## How to complete this task
Check each statement against the net-covered bottle tutorial below. Answer yes or no, and quote the words of the tutorial that decide it. (a) The rope pieces were finally cut four times the length of the bottle. (b) The taping step can be left out. (c) The finished bottle was filled with shower bombs.

Extract START

Tag Archives: decor

DIY Nautical Net-Covered Bottle

11 May

When I moved to this new house, I decided I wanted something different for my bathroom than how I’d decorated it previously. When I took my colors course, I made this little mood-board, and liked it so much that I decided to take it to the next level.

Deep Sea Abyss Bathroom

 

I like it because it’s masculine, but also because it is less “sea-side” nautical, and more deep sea, old-world nautical.

But, because it’s a little less ordinary than your normal sea-themed bathroom, I’ve had difficulty finding good accessories that are affordable. I made decorated my own shower hooks (tutorial to come, soon), my own shower curtain, and I’ve had to gather odds and ends. Most recently, I came across a bottle similar to the one pictured at the beginning of the post, and I loved it. I already had a use for a glass bottle, but to dress it up like that would be great!

As I do frequently, I set about the interwebs to find a tutorial on how to do it. I found an okay one, but the knotting was less-than-desirable. So, here we go.

First, you’ll need some sort of rope – I used jute. Tie it around the neck of your bottle and knot however you feel most comfortable. It needs to be a little loose, so that you can tie other pieces of rope to it. (Sorry for the poor quality pictures – my camera was dead, so I had to use my broken cellular device.)

Next, cut several pieces of rope, 3-4 times longer than your bottle or jar. I used 5, but you could also go as high as 8-10 depending on how big your jar is. I also went 4 times longer – I tried 3 times longer the first time, and had to start over. Too long of rope is much better than too short of rope, so do what feels most comfortable.

Fold each piece of rope in half, and slip it under the rope tied around the next of the bottle, evenly spacing them.

Then, bring the loose ends up through the loop, and tighten (I’m sure there is a name for this knot, but I don’t know what it is). Do this to all of your strands.

Next, take two strands that are adjacent strands from different knots and twist them once. Then, tape the twisted part down or it won’t stay.

The tape is very necessary. And this part of the process is where the other tutorials I found failed. They had a different way to knot, and with the size of my rope, it did not look good at all. If you want to try it, this is what that knot looks like:

So continue the twisting and taping around your jar, until one row is done. Then, do the next row, and then the next. Make sure you tape, or this can be frustrating.

Once you get to the bottom, make another circle out of the jute rope. You can make it small so that it is smaller than the base of your jar, or you can make it the same size. I did mine at roughly the same size, and I don’t have any strong feelings one way or another.

Then, you are going to knot the loose ends onto the circle. I don’t have a great way to show this process, but find a knot you like, and stick with it. I looped the loose ends from the outside and under the circle. Then, I put the ends through the loop made by the opposite end when you go under the circle. Then, I simple just did a single knot and pulled. I went around the circle on opposite sides so that the pull was constant (like when you change a tire).

And voila! Now, you just have to find something fun and pretty to put in your jar.

I filled mine with shower bombs.

What do you think of the finished product? Do you know if there is a better day to do this, or a knot that would make things so much easier? 

That Time I Felt Like a Hipster

26 Mar

Oh, hipsters.

Extract END
Given information START

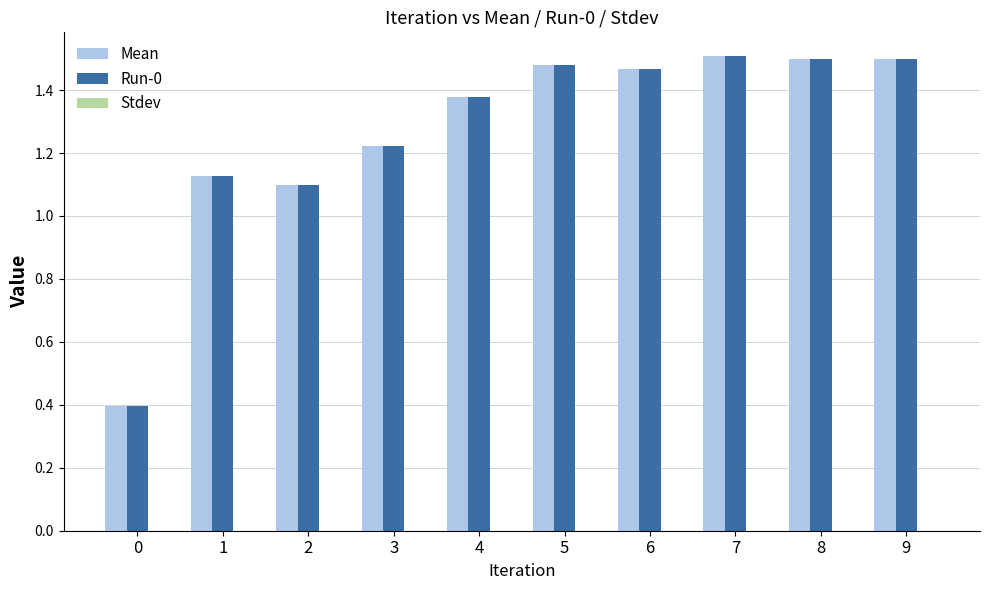

True or false: Run-0 has a value of 0.6 at 2.

False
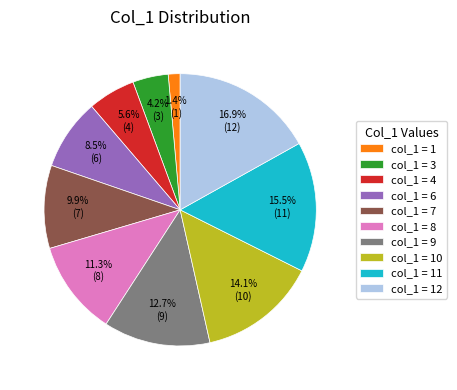

Does any single category account for the majority?

No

Given information END

## Solution for this exercise
(a) Yes: "I also went 4 times longer"
(b) No: "The tape is very necessary."
(c) Yes: "I filled mine with shower bombs."